The game then directs Kayla to confront Hal, and the two battle it out at his home, a fight in which, for some reason, each is able to inflict on the other whatever pain he or she suffers. Kayla not only wins the struggle but control of the game, which she uses to wreak righteous vengeance on malefactors. First in line: Lance.

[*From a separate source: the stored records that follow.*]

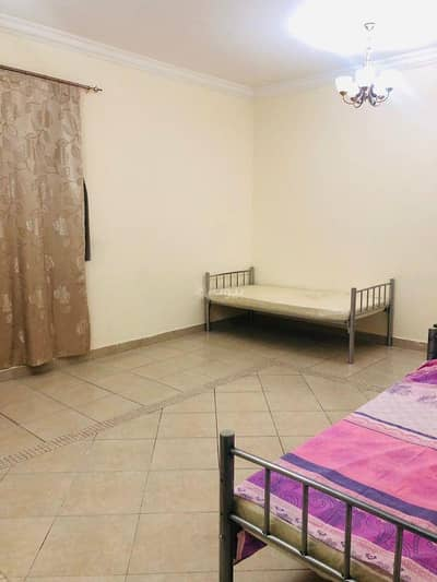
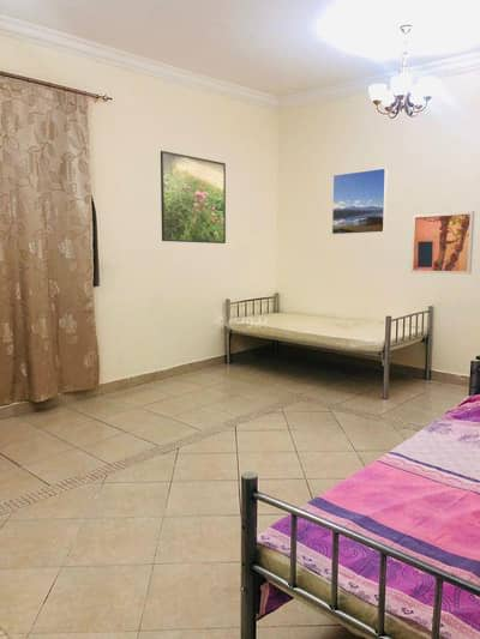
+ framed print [331,167,388,235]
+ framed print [160,150,227,245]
+ wall art [409,210,475,276]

In the end what Beck wrought, how he managed is, and what results are matters of a screenplay doing whatever is necessary at any moment to afford the opportunity for some new shock, grisly effect or supposedly creepy threat. Throughout Evans manages to maintain sympathy as well as a commendably straight face, but Butterfield is wasted in the role of jittery, infatuated sidekick. Of the others only the indefatigable Marsan makes much of an impression, though not a terribly favorable one. Horror icon Robert Englund shows up, though doesn’t appear, as the game’s voice. Meakins and editors Tommy Boulding and Mark Towns too often confuses turgidity for suspense, and the team of production designer Anna Papa and cinematographer Catherine Derry can’t disguises the cheapness of the settings.
“Choose or Die” might encourage you to think back to 1983, when “WarGames” ended with a salutary observation about Pentagon nuclear war simulations—“the only winning move is not to play.” That certainly applies to CURS>R, but with a slight alteration it applies to the movie as well: the only winning move is not to watch.